Qwen3.5 supports Ulysses sequence parallelism for both its softmax attention layers and
linear attention (GatedDeltaNet) layers. This enables training with longer sequences by
distributing the sequence across multiple GPUs.

To enable Ulysses SP, set `ulysses_parallel_size` in your config.
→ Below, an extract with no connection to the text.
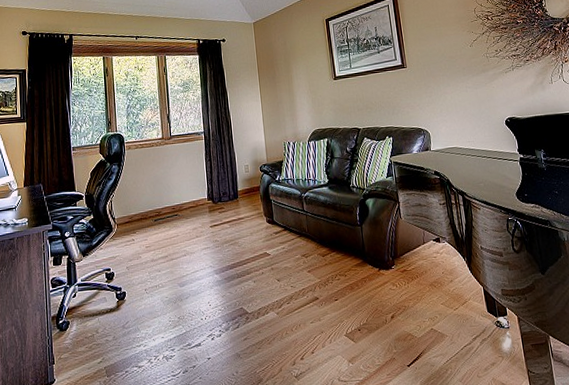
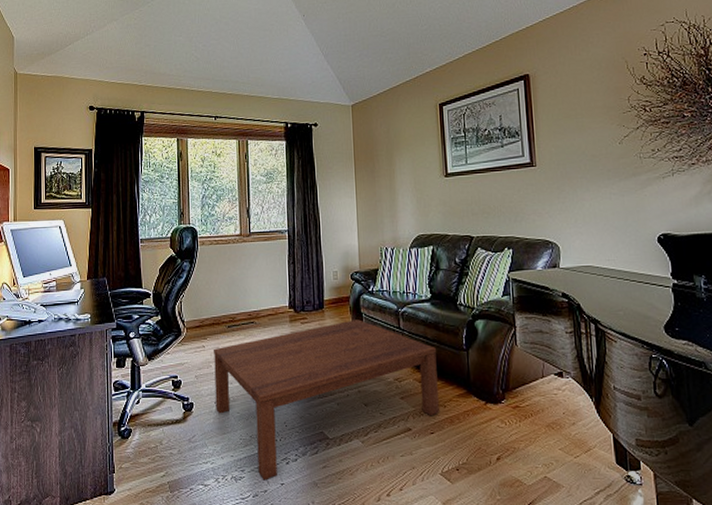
coffee table: none [142,206,341,357] -> present [214,319,439,481]

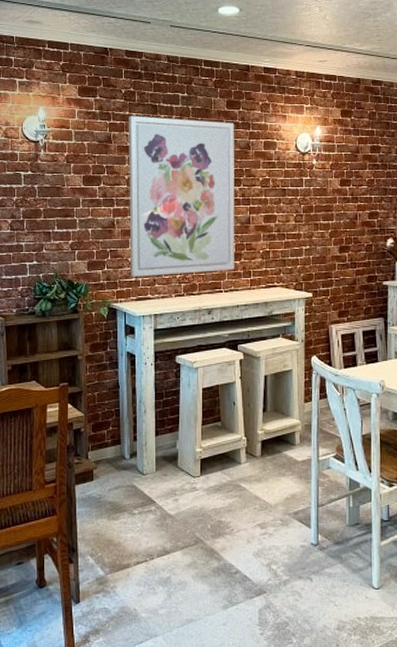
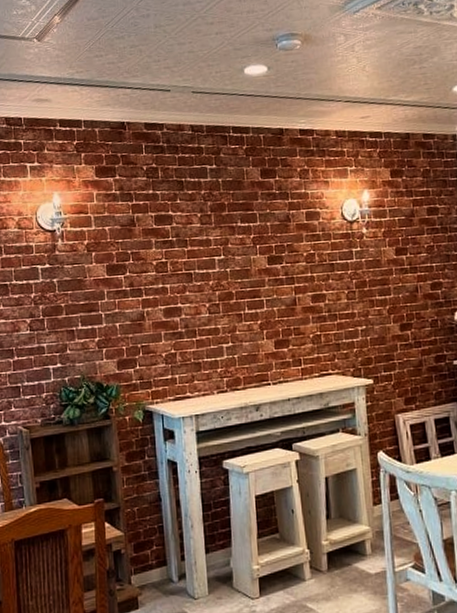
wall art: present [129,115,235,277] -> none [153,193,282,374]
The total GPU count must
equal `data_parallel_size * ulysses_parallel_size`.

```shell
# Example: 8 GPUs, dp=4, sp=2
bash train.sh tasks/train_text.py configs/text/qwen3_5_sft.yaml \
    --model.model_path ${HOME}/Qwen3.5-9B \
    --data.train_path ${HOME}/tulu-first2000.parquet \
    --train.data_parallel_size 4 \
    --train.ulysses_parallel_size 2 \
    --train.attn_implementation flash_attention_3
```

### Requirements

- `flash_attention_2` or `flash_attention_3` attention implementation (softmax layers use
  VeOmni's flash attention with built-in SP support).
- [flash-linear-attention](https://github.com/fla-org/flash-linear-attention) installed
  (for GatedDeltaNet triton kernels).
- `num_k_heads` and `num_v_heads` (linear attention head counts) must be divisible by
  `ulysses_parallel_size`.

### How It Works

Qwen3.5 is a hybrid model alternating between softmax and linear attention layers:

- **Softmax attention layers** — SP is handled transparently by VeOmni's `flash_attention_forward`,
  which performs all-to-all gather/scatter around the flash attention kernel.
- **Linear attention layers (GatedDeltaNet)** — SP is handled explicitly in the patched
  `Qwen3_5GatedDeltaNet.forward`. Q/K/V/b/a projections are all-to-all'd to gather the full
  sequence with local heads, the causal conv1d runs with sharded weights, the recurrent attention
  kernel runs on local heads, and the output is all-to-all'd back.

For detailed implementation notes, see the
[Ulysses documentation](../key_features/ulysses.md#-linear-attention-ulysses-gateddeltanet).